Wie viele Domains können auf einem VPS Server gehostet werden?
Ein einzelner VPS-Server kann technisch gesehen eine unbegrenzte Anzahl von Domains hosten — es gibt keine fest kodierte Obergrenze, die durch die Technologie selbst auferlegt wird. Die eigentliche Einschränkung ist immer die Ressourcenkapazität: CPU-Kerne, RAM, Disk I/O und Netzwerkbandbreite. In der Praxis kann ein gut konfigurierter VPS mit 4 vCPUs, 8 GB RAM und SSD-Speicher problemlos zwischen 10 und 100+ Domains gleichzeitig bedienen, sofern diese Websites nicht ressourcenintensiv sind. Sobald Sie Traffic-intensive E-Commerce-Shops, datenbankintensive Anwendungen oder Media-Streaming einführen, sinkt diese Zahl erheblich.
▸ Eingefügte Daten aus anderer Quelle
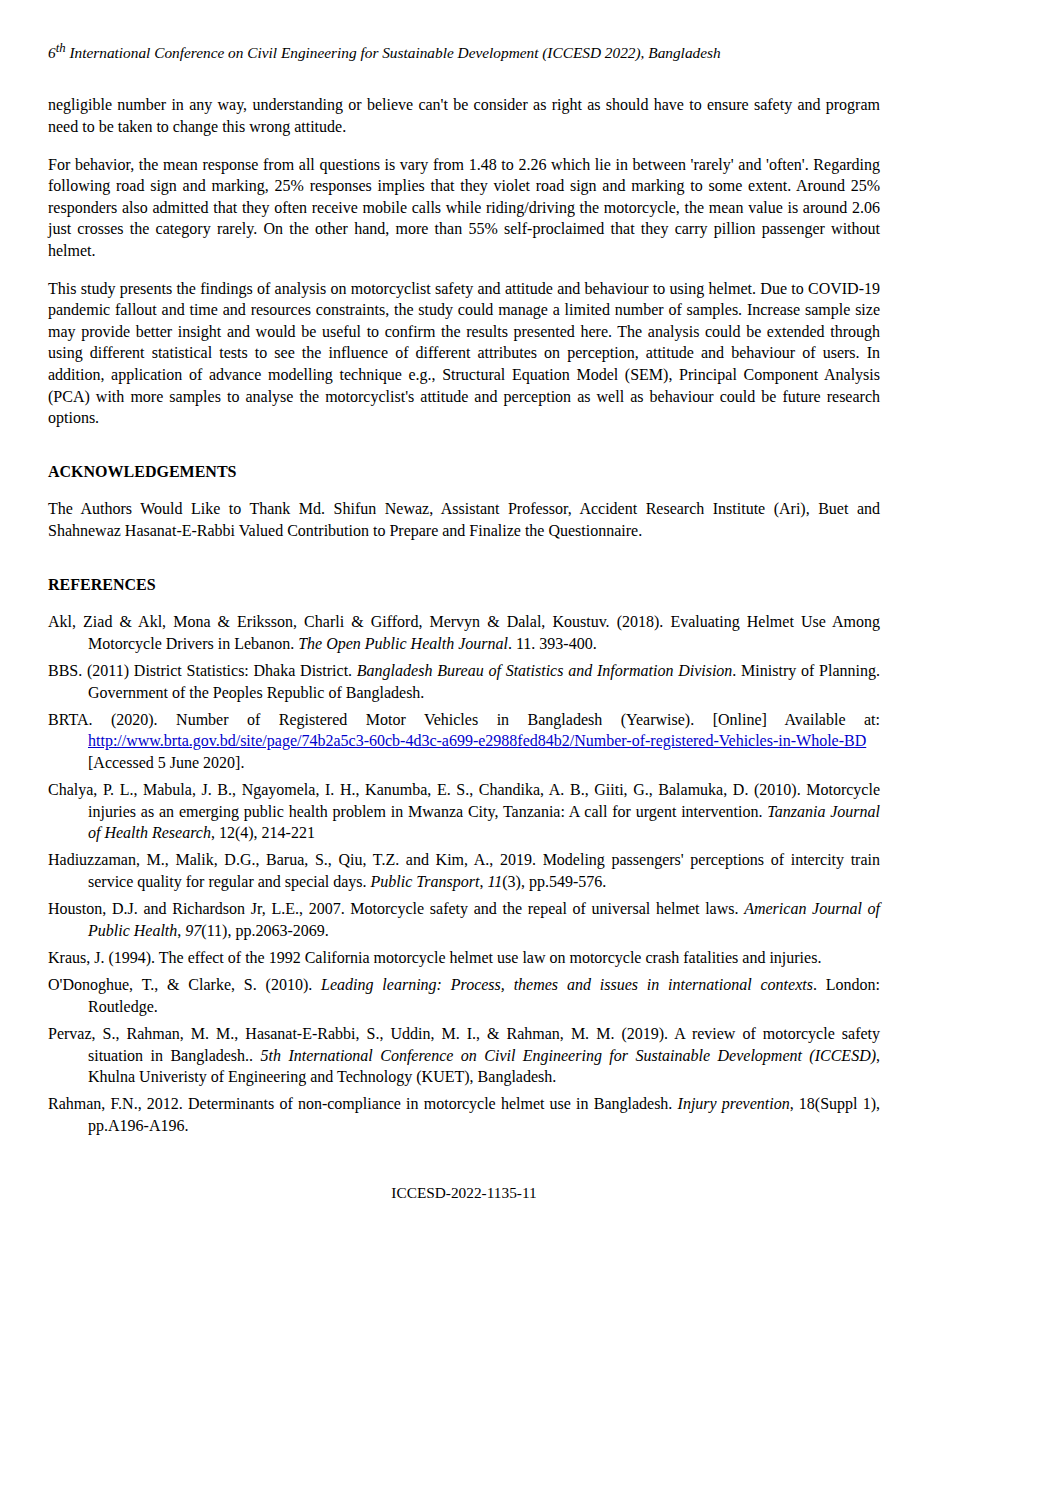6th International Conference on Civil Engineering for Sustainable Development (ICCESD 2022), Bangladesh
negligible number in any way, understanding or believe can't be consider as right as should have to ensure safety and program need to be taken to change this wrong attitude.
For behavior, the mean response from all questions is vary from 1.48 to 2.26 which lie in between 'rarely' and 'often'. Regarding following road sign and marking, 25% responses implies that they violet road sign and marking to some extent. Around 25% responders also admitted that they often receive mobile calls while riding/driving the motorcycle, the mean value is around 2.06 just crosses the category rarely. On the other hand, more than 55% self-proclaimed that they carry pillion passenger without helmet.
This study presents the findings of analysis on motorcyclist safety and attitude and behaviour to using helmet. Due to COVID-19 pandemic fallout and time and resources constraints, the study could manage a limited number of samples. Increase sample size may provide better insight and would be useful to confirm the results presented here. The analysis could be extended through using different statistical tests to see the influence of different attributes on perception, attitude and behaviour of users. In addition, application of advance modelling technique e.g., Structural Equation Model (SEM), Principal Component Analysis (PCA) with more samples to analyse the motorcyclist's attitude and perception as well as behaviour could be future research options.
Acknowledgements
The Authors Would Like to Thank Md. Shifun Newaz, Assistant Professor, Accident Research Institute (Ari), Buet and Shahnewaz Hasanat-E-Rabbi Valued Contribution to Prepare and Finalize the Questionnaire.
References
Akl, Ziad & Akl, Mona & Eriksson, Charli & Gifford, Mervyn & Dalal, Koustuv. (2018). Evaluating Helmet Use Among Motorcycle Drivers in Lebanon. The Open Public Health Journal. 11. 393-400.
BBS. (2011) District Statistics: Dhaka District. Bangladesh Bureau of Statistics and Information Division. Ministry of Planning. Government of the Peoples Republic of Bangladesh.
BRTA. (2020). Number of Registered Motor Vehicles in Bangladesh (Yearwise). [Online] Available at: http://www.brta.gov.bd/site/page/74b2a5c3-60cb-4d3c-a699-e2988fed84b2/Number-of-registered-Vehicles-in-Whole-BD [Accessed 5 June 2020].
Chalya, P. L., Mabula, J. B., Ngayomela, I. H., Kanumba, E. S., Chandika, A. B., Giiti, G., Balamuka, D. (2010). Motorcycle injuries as an emerging public health problem in Mwanza City, Tanzania: A call for urgent intervention. Tanzania Journal of Health Research, 12(4), 214-221
Hadiuzzaman, M., Malik, D.G., Barua, S., Qiu, T.Z. and Kim, A., 2019. Modeling passengers' perceptions of intercity train service quality for regular and special days. Public Transport, 11(3), pp.549-576.
Houston, D.J. and Richardson Jr, L.E., 2007. Motorcycle safety and the repeal of universal helmet laws. American Journal of Public Health, 97(11), pp.2063-2069.
Kraus, J. (1994). The effect of the 1992 California motorcycle helmet use law on motorcycle crash fatalities and injuries.
O'Donoghue, T., & Clarke, S. (2010). Leading learning: Process, themes and issues in international contexts. London: Routledge.
Pervaz, S., Rahman, M. M., Hasanat-E-Rabbi, S., Uddin, M. I., & Rahman, M. M. (2019). A review of motorcycle safety situation in Bangladesh.. 5th International Conference on Civil Engineering for Sustainable Development (ICCESD), Khulna Univeristy of Engineering and Technology (KUET), Bangladesh.
Rahman, F.N., 2012. Determinants of non-compliance in motorcycle helmet use in Bangladesh. Injury prevention, 18(Suppl 1), pp.A196-A196.
ICCESD-2022-1135-11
Das Verständnis der Beziehung zwischen Workload-Typ, Serverkonfiguration und Web-Stack-Architektur ist das, was Administratoren, die maximalen Nutzen aus einem einzelnen VPS ziehen, von denen unterscheidet, die überprovisionieren oder, schlimmer noch, unter Last in kaskadierende Performance-Ausfälle geraten.
Die Kernfaktoren, die die Domain-Kapazität bestimmen
1. Zugewiesene Serverressourcen
Jede Domain, die Sie einem VPS hinzufügen, schöpft aus einem gemeinsamen Pool physischer Ressourcen. Die vier primären Einschränkungen sind:
- CPU: Jede Web-Anfrage, PHP-Ausführung, Datenbankabfrage und jeder Cron-Job verbraucht Prozessorzeit. Ein Single-Core-VPS wird bei gleichzeitigen Anfragen von mehreren Websites schnell zum Engpass.
- RAM: Webserver (Apache, Nginx), PHP-FPM-Pools, MySQL/MariaDB-Instanzen und Caching-Schichten halten alle Daten im Speicher. 50 WordPress-Seiten ohne Object-Caching auf 2 GB RAM zu betreiben, ist ein garantierter Weg zu OOM (Out of Memory) Kills.
- Disk I/O: SSD-gestützte VPS-Instanzen bewältigen gleichzeitige Lese-/Schreiboperationen von mehreren Domains weitaus effizienter als HDD-Pläne mit rotierenden Festplatten. Hohe I/O-Wartezeiten sind ein stiller Killer der Multi-Domain-Performance.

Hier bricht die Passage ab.